Professional Practice
The Professional Practice module provides students with an introduction to the culture of business and the key factors that govern the designof interior environments. The module will build on the foundation of the Level Six Research for Design module and provide students with experience of industry, business and the workplace in fields, or fields closely allied to their specialised research interests. To assist in this process students aim to undertake a work placement during the break between levels six and seven. Whilst undertaking their placement students are expected to research their specialist project area. It is an aspiration that the work placement will be closely aligned to the students chosen area of research.

The reflective, analytical nature of the Design Business Analysis Report and the Process and Methodology Report components are key characteristics of this module. They enable students to develop an informed and mature perspective on design and business, whilst also providing them with the tools to articulate methods of idea generation.

Digital Design Futures 1
This module will engage with advanced research facilities within the Faculty, as well as relevant external commercial ventures utilising digital media for the interrogation and evaluation of interior space.

Related intelligent data will be interrogated and run parallel to key specialist workshops, lectures and demonstrations of emerging digital technologies relevant to the design and communication and evaluation of interior space. The outcomes, which will in part be determined by the cohort, will also utilise and engage with contemporary digital presentation methods and digital processes, involving CAD to an advanced Masters level. These processes and their outcomes will be monitored and assessed by industry specialists.

Interior Design in Practice
This module is the vehicle by which MDes Interior Design students can demonstrate their ability to deliver, justify and communicate a professionally-viable, self-selected interior design project which reflects their personal ambitions, skill sets and individual approach to design problem-solving.

Design problem-solving will, typically, focus on one of two approaches:-

A medium / large scale Interior Design focused project, which predominantly involves a global design approach which is informed by a detailed understanding of the range of user requirements; explored, in particular, via scenario planning techniques and other relevant professional design tools.

A specific element/s within the generic context of a medium / large scale interior environment; which approach predominantly involves a very detailed understanding of specific user activities and is explored, in particular, via ergonomic studies and other relevant professional design tools.

It is expected that students will have used their work placement, as undertaken in the vacation between levels 6 and 7, as an opportunity to begin formulating their personal design & research area.

Digital Design Futures 2
This module facilitates and employs the use of emerging hybrid techniques & technologies for internal and external communication at a variety of project levels and stages, in relation to the design process (essentially: analysis and conceptualisation). A range of specialist facilities are available to support this module, with specialist staff to assist.
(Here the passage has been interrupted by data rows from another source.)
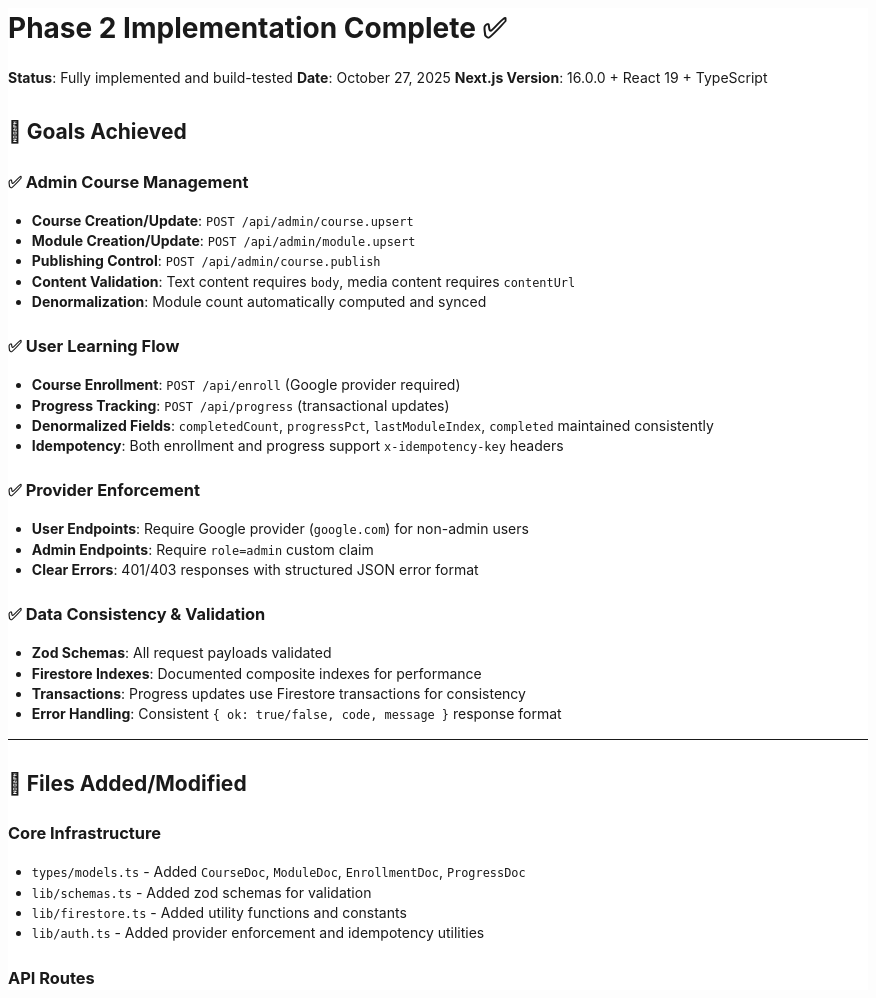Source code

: # Phase 2 Implementation Complete ✅

**Status**: Fully implemented and build-tested
**Date**: October 27, 2025
**Next.js Version**: 16.0.0 + React 19 + TypeScript

## 🎯 Goals Achieved

### ✅ Admin Course Management

- **Course Creation/Update**: `POST /api/admin/course.upsert`
- **Module Creation/Update**: `POST /api/admin/module.upsert`
- **Publishing Control**: `POST /api/admin/course.publish`
- **Content Validation**: Text content requires `body`, media content requires `contentUrl`
- **Denormalization**: Module count automatically computed and synced

### ✅ User Learning Flow

- **Course Enrollment**: `POST /api/enroll` (Google provider required)
- **Progress Tracking**: `POST /api/progress` (transactional updates)
- **Denormalized Fields**: `completedCount`, `progressPct`, `lastModuleIndex`, `completed` maintained consistently
- **Idempotency**: Both enrollment and progress support `x-idempotency-key` headers

### ✅ Provider Enforcement

- **User Endpoints**: Require Google provider (`google.com`) for non-admin users
- **Admin Endpoints**: Require `role=admin` custom claim
- **Clear Errors**: 401/403 responses with structured JSON error format

### ✅ Data Consistency & Validation

- **Zod Schemas**: All request payloads validated
- **Firestore Indexes**: Documented composite indexes for performance
- **Transactions**: Progress updates use Firestore transactions for consistency
- **Error Handling**: Consistent `{ ok: true/false, code, message }` response format

---

## 📁 Files Added/Modified

### Core Infrastructure

- `types/models.ts` - Added `CourseDoc`, `ModuleDoc`, `EnrollmentDoc`, `ProgressDoc`
- `lib/schemas.ts` - Added zod schemas for validation
- `lib/firestore.ts` - Added utility functions and constants
- `lib/auth.ts` - Added provider enforcement and idempotency utilities

### API Routes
Students will practise / select / justify / organise & employ relevant hybrid visual communication technologies – these skills will be demonstrated via design exercises:-

  1. Initially students will explore and evaluate (simultaneously with knowledge gained from Digital Design Futures 1) emerging relevant digital technologies that can influence the function, psychology and appearance of interior space. This will be explored through primary and secondary research, workshops, key lectures and demonstrations and include a critical study of a key aspect.
  2. Students will then evaluate the relevant technologies.
  3. Students will then demonstrate an advanced level, a creative and appropriate presentation employing relevant digital techniques and technologies.